Januar 2007 einstellen müssten. Erforderlich seien ausreichende
Übergangszeiten und keine übereilten Beschlüsse. Durchaus Zustimmung äußerte
der Landvolk-Präsident über die Ziele der von Brüssel geplanten Agrarreform.
Weniger Bürokratie, mehr Markt und die Akzeptanz der agrarpolitischen
Beschlüsse in der Bevölkerung, darüber gebe es mit Brüssel einen Konsens.
Dagegen müsse über die geplante Entkoppelung der Prämien von der Produktion
noch intensiv diskutiert werden. Niemeyer schlug im Falle einer Entkoppelung
vor, diese zunächst auf betriebsindividueller Ebene durchzuführen, um
einzelbetriebliche Härten zu vermeiden und den Betrieben
Anpassungsmöglichkeiten zu geben. Erst danach, etwa nach sechs bis acht
Jahren, könnte der aus Vereinfachungsgründen gebotene Übergang zu einer
Durchschnittslösung in Angriff genommen werden. Durch den jüngsten
Finanzbeschluss der Staats- und Regierungschefs werden die Brüsseler
Reformvorschläge nach Auffassung Niemeyers keineswegs auf Eis gelegt, wohl
aber sei in einigen Bereichen mit Änderungen zu rechnen, insbesondere bei
der ursprünglich geplanten Kürzung der Ausgleichszahlungen über die so
genannte Modulation und deren Mittelverwendung.

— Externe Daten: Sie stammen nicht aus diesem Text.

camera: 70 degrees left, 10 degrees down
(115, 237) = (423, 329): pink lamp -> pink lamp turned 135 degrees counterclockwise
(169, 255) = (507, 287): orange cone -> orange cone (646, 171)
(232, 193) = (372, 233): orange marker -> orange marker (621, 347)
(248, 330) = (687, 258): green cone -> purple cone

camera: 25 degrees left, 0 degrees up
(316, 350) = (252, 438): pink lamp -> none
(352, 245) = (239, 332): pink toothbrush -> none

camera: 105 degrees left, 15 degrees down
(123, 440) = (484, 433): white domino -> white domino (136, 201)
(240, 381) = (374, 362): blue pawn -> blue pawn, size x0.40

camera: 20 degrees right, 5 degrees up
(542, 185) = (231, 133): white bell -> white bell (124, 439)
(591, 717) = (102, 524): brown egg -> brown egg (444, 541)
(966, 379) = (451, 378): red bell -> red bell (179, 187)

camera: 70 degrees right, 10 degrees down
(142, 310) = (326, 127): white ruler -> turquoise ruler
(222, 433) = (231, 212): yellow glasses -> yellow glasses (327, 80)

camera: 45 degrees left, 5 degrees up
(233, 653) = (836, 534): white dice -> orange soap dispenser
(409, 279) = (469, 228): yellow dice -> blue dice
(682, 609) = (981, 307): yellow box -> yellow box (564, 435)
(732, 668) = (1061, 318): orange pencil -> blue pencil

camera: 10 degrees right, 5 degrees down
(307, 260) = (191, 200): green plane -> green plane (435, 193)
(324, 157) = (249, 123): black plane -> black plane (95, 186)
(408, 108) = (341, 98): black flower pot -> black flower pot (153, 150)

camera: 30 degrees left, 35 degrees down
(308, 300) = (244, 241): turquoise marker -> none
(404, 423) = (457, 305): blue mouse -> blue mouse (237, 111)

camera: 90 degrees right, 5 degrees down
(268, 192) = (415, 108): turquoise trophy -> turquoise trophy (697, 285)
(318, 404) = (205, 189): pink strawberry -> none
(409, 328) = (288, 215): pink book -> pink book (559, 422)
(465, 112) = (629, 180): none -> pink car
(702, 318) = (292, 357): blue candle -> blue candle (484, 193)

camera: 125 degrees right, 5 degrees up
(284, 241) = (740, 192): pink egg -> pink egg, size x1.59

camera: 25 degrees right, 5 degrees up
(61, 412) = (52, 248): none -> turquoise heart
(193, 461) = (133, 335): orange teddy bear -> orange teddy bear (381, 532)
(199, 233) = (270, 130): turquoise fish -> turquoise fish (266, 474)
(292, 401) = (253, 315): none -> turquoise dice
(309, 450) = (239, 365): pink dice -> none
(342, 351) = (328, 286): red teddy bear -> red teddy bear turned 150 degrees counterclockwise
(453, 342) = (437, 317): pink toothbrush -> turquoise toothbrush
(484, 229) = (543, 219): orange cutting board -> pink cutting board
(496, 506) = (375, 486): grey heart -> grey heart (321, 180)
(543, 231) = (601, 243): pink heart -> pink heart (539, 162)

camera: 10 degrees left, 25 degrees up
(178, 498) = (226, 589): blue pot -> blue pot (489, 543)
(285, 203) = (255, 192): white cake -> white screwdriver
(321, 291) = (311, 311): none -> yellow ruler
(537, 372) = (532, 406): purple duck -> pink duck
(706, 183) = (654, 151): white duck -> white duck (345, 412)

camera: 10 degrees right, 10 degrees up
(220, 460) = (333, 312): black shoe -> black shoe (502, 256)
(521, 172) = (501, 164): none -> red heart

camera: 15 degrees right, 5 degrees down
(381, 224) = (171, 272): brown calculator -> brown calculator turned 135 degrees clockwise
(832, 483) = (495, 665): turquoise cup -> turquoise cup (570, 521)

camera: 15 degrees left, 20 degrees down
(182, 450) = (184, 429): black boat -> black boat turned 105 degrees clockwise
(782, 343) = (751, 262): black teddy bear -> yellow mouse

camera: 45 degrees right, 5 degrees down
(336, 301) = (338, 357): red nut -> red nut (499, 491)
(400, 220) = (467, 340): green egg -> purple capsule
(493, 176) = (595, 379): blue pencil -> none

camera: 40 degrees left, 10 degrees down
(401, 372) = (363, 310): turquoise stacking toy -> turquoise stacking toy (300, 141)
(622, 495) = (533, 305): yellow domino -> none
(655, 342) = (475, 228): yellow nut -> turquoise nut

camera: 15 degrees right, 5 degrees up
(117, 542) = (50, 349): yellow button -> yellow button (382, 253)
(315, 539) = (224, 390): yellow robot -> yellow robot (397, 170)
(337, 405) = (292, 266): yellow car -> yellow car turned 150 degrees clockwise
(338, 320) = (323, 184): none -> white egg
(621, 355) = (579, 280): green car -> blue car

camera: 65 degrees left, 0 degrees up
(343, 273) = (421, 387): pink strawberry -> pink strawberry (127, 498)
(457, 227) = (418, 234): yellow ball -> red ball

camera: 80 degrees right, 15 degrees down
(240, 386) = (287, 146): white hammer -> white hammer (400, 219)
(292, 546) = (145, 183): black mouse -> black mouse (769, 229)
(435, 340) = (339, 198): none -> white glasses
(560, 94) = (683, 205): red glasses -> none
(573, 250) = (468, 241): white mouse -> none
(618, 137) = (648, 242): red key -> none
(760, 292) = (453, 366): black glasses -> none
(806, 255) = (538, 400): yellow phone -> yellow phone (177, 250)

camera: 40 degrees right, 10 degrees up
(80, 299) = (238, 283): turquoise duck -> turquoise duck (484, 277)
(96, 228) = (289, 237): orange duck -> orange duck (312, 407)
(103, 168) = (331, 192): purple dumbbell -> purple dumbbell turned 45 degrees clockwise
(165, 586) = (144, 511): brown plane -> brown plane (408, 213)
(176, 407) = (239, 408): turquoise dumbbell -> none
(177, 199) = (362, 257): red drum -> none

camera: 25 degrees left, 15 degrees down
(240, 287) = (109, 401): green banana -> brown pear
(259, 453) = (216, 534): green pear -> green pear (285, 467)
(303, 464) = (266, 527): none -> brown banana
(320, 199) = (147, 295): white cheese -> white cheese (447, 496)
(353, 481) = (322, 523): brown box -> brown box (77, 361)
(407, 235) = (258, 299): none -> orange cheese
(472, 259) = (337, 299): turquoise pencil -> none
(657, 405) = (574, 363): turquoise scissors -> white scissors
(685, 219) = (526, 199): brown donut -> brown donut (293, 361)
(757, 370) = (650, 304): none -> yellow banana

Enttäuscht zeigte sich Niemeyer über die geplatzte Fusion der beiden
genossenschaftlichen Fleischkonzerne Nord- und Westfleisch. Damit sei eine
historische Chance vertan worden. Die Nordfleisch, deren
Aufsichtsratsvorsitzender Niemeyer ist, werde nunmehr nach anderen Partnern
Ausschau halten. Indes würden aber die Maßnahmen zur Sanierung des
Unternehmens unvermindert und mit Unterstützung der genossenschaftlichen
Zentralbank DZ fortgesetzt. „Bei etwas gutem Willen und mehr Mut zum
Kompromiss hätte die Fusion nicht scheitern müssen“, bedauerte Niemeyer.